*** Reading passage Section Begins ***

# Canon footage in Nikon promo



## steinrr (Feb 19, 2012)

Nikon has used footage shot with Canon gear for their new D800 promo! 

See 18 seconds into this video 

http://www.youtube.com/watch?v=z0WO4qdoo3U#!

This is the same as the Vimeo video

The Mountain

2:10 into The Mountain!

The Mountain is shot using Canon and not Nikon.

The promo was shown at Bangkok official launch, and you can see the video in the background here

http://www.youtube.com/watch?v=Q352NTtsPec#!


----------



## ron582 (Feb 19, 2012)

....?


----------



## Mt Spokane Photography (Feb 19, 2012)

Likely put together by a ad agency who just grabbed the best video clips they could find, along with those shot specially for the nikon introduction.

I'll bet this is going to be embarassing for Nikon.


----------



## KacperP (Feb 19, 2012)

They have some kind of "bad luck", like that time when Nikon ad featured white tele lenses:
Who is Nikon?


----------



## airforceones25 (Feb 19, 2012)

All the snowboarding footage in the promo is from the Art of Flight movie. The movie was shot with an array of cameras including the Canon EOS 7D. However none of the footage used Nikons. A very questionable PR move by Nikon. ???

The Art of FLIGHT - snowboarding film trailer w/Travis Rice


----------



## TexPhoto (Feb 19, 2012)

Reminds me of the Intell 3D ads back in the 90s that were made on Macs (with Motorola chips in them)

Really seems like something you'd check into....


----------



## kdsand (Feb 20, 2012)

Wow!
Unbelievable doing it once is bad but again and again.
People have to have been fired over this but then again its big business so maybe anything goes.


----------



## dr croubie (Feb 20, 2012)

kdsand said:


> Wow!
> Unbelievable doing it once is bad but again and again.
> People have to have been fired over this but then again its big business so maybe anything goes.



You'd like to think that the rest of the world cares about things like this, and whoever made the ad would be getting a caning over it
...
but unfortunately it's only nerds like us who notice, even nikon fanbois will find some excuse to defend it (anyone gone over to nikonrumours.com and posted it there yet? I'd love to see the reaction on that...)


----------



## kdsand (Feb 20, 2012)

dr croubie said:


> kdsand said:
> 
> 
> > Wow!
> ...



Lol got visual - funny visual.

Caning! Lol!


----------



## cezargalang (Mar 6, 2012)

*** Reading passage Section Ends ***

§ Exercise prompt
Reproduce the forum thread about Canon footage in a Nikon promo, starting with "## KacperP (Feb" and going on through "airforceones25 (Feb 19, 2012)", and substitute "black tele lenses" for "white tele lenses".

*** Given information Section Begins ***

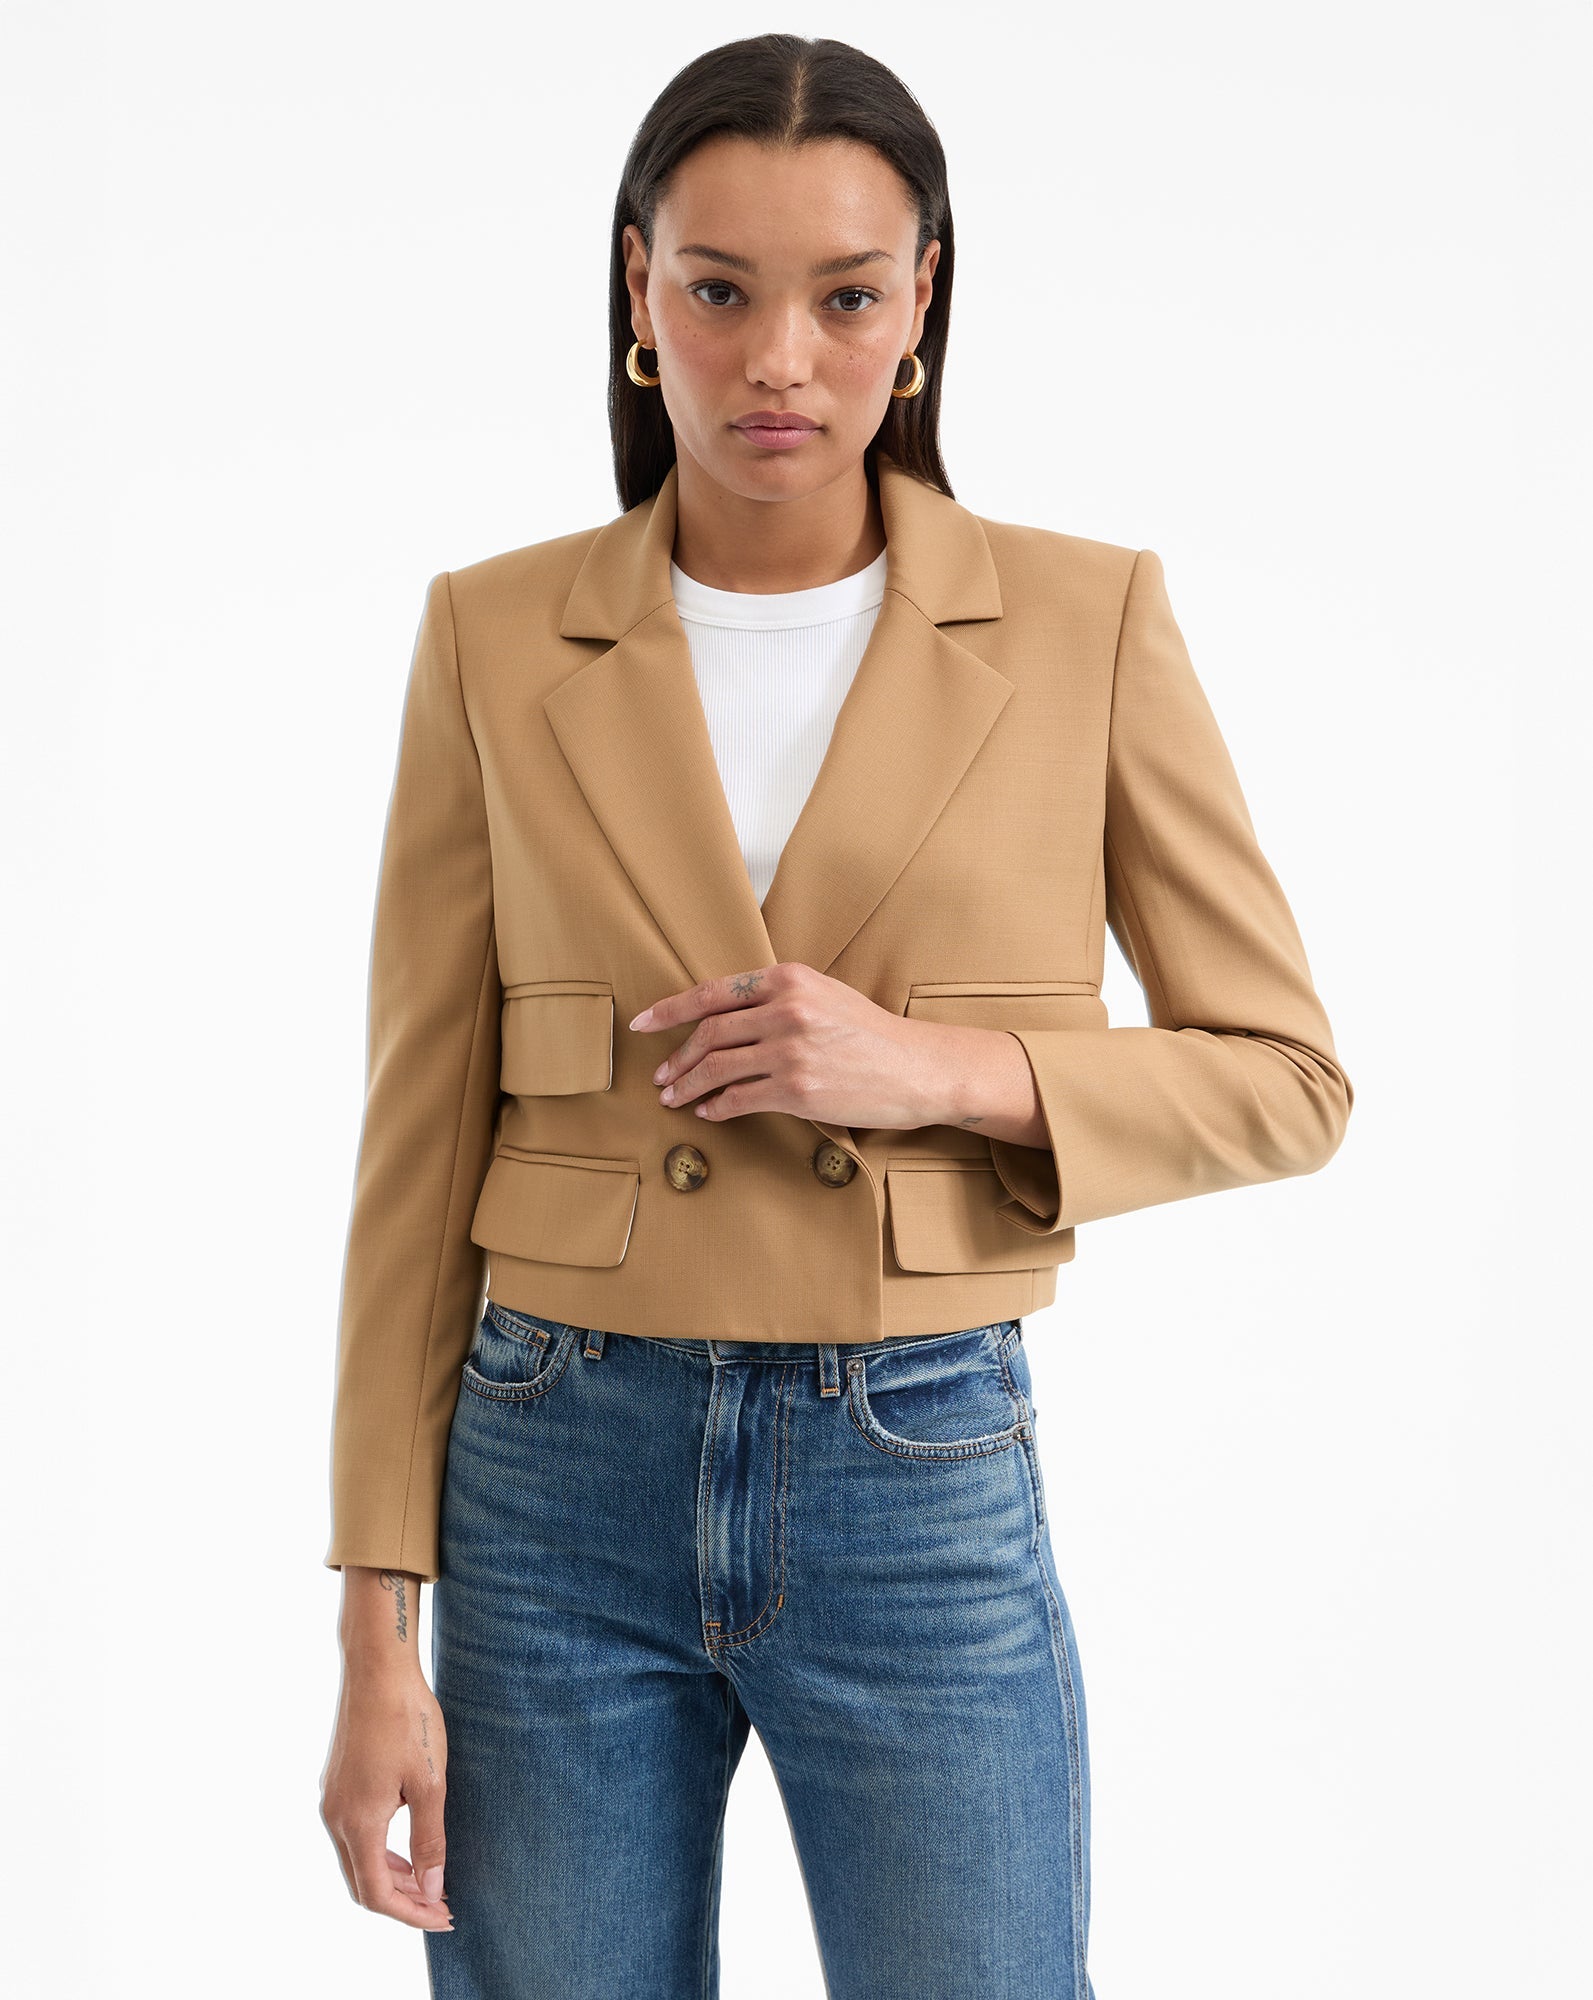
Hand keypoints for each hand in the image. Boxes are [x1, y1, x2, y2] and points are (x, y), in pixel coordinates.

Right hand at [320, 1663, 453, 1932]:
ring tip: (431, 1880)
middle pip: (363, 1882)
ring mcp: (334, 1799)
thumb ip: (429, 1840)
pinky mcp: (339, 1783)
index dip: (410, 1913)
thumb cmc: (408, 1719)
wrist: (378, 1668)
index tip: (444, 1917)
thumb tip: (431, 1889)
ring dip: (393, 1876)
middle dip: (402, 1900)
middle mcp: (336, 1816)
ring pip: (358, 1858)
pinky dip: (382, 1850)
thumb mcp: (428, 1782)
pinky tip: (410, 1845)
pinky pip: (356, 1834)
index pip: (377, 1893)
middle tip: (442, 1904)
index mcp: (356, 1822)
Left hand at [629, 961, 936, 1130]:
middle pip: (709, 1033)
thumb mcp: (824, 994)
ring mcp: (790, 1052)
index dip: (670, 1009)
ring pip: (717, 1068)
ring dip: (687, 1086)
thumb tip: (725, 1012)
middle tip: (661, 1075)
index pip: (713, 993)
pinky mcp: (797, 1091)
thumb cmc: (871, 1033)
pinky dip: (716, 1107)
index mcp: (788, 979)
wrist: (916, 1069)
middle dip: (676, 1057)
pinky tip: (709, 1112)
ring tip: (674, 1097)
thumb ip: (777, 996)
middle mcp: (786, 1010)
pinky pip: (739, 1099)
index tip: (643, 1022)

*** Given information Section Ends ***

§ Expected answer
## KacperP (Feb 19, 2012)

They have some kind of "bad luck", like that time when Nikon ad featured black tele lenses:
Who is Nikon?


----------



## airforceones25 (Feb 19, 2012)